Sometimes a problem involves a bunch of weird things that could go wrong, and in order to get good outcomes, it has to be the case that all of them go well. For example, I don’t think that “a terrorist infiltrates the team of labellers who are being used to train the AGI and poisons the data” is a very likely AI doom scenario. But I think there are probably 100 scenarios as plausible as that one, each of which sounds kind of bad. And I think it’s probably worth some people’s time to try to stamp out all these individually unlikely failure modes.

Planning fallacy

Ryan Greenblatt notes that you can also make a general reference class claim that people are too optimistic (planning fallacy etc.).

Differences between these arguments

Depending on which of these arguments you’re making, you should respond very differently when someone says “the thing you’re proposing is quite far fetched”.

  • If the situation involves being optimized against, you say “I agree that that action would be quite a weird action among actions. But there’s a powerful optimization process selecting for actions like that action. So I expect it to happen anyway. To persuade me otherwise, you need to either claim that there isn’t adversarial selection, or that bad actions either don’t exist or are so hard to find that an adversary won’t possibly be able to find them.”

  • If you think that the situation involves a random process selecting over a space that is almost all bad, then you should say “Actually I disagree, I think that in fact the situation we’re talking about is probably about as bad as I’m saying; we should argue about what the distribution actually looks like.”

  • If you are making worst-case assumptions as part of your problem-solving process, then you should say “I agree that this situation seems sort of surprisingly bad. But I think we should try to solve it anyway, because solving it gives us a solution that is likely to work no matter what the empirical situation turns out to be, and I haven’t yet been convinced that my pessimistic assumptions make my problem impossible.”

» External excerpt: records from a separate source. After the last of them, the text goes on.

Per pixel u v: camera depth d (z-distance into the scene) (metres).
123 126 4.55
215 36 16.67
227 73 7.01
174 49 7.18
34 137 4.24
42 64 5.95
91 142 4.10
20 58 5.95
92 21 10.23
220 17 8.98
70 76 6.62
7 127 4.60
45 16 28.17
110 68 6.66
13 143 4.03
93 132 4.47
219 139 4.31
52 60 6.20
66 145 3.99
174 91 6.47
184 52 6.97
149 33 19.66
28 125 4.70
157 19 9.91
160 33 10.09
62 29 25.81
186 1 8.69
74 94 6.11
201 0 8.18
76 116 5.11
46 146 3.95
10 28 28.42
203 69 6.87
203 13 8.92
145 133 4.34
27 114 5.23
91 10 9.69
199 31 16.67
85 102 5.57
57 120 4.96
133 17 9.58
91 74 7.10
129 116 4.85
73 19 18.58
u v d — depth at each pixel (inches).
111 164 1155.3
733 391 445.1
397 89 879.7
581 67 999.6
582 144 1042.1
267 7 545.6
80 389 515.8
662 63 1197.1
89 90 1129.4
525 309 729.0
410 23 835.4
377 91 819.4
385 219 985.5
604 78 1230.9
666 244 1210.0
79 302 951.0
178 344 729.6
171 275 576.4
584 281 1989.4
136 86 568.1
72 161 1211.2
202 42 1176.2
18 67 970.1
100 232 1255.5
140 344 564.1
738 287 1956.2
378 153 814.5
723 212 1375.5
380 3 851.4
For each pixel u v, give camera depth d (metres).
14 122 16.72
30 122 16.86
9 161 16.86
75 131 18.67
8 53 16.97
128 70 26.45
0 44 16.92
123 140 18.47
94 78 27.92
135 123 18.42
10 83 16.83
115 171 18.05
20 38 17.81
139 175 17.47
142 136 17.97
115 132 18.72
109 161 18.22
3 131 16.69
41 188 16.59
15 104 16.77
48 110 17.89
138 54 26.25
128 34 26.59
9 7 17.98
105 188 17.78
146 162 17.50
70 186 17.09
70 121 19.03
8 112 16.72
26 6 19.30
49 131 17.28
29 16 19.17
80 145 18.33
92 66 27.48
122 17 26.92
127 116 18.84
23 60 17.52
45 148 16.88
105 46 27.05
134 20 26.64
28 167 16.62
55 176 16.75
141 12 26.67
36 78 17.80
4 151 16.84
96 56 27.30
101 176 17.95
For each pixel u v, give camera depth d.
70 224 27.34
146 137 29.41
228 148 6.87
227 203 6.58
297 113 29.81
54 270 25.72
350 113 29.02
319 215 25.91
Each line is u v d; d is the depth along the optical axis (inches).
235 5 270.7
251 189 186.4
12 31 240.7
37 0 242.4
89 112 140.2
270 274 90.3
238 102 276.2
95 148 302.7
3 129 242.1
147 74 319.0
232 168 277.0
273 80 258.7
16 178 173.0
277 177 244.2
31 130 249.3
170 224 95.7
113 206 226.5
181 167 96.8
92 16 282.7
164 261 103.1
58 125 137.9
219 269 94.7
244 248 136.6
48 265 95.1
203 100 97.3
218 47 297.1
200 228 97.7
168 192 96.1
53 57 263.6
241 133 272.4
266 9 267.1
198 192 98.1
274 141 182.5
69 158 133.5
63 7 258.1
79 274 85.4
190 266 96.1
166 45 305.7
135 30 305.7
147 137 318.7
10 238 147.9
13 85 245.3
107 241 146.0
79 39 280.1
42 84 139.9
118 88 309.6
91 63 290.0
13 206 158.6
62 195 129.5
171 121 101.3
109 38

  • If you’re making worst-case assumptions because you think that P(doom) is low and you are focusing on scenarios you agree are worse than expected, you should say “I agree that this situation seems sort of surprisingly bad. But I want to work on the situations where I can make the biggest difference, and I think that these surprisingly bad situations are the highest-leverage ones to work on.”

  • If you’re engaging in Murphyjistu, you should say “Yeah this probably won’t come up, but it still seems like a good idea to try and crush all these low-probability mechanisms by which something bad might happen.”

Mary Phuong proposes breaking this down into two questions:

  • When should you believe things will go badly, because they in fact will go badly? (you’re being optimized against, or the probability of badness is high for some other reason)

  • When should you focus your efforts on worlds where things go badly? I.e. it’s about which parts of the distribution you intervene on, rather than an argument about what the distribution looks like.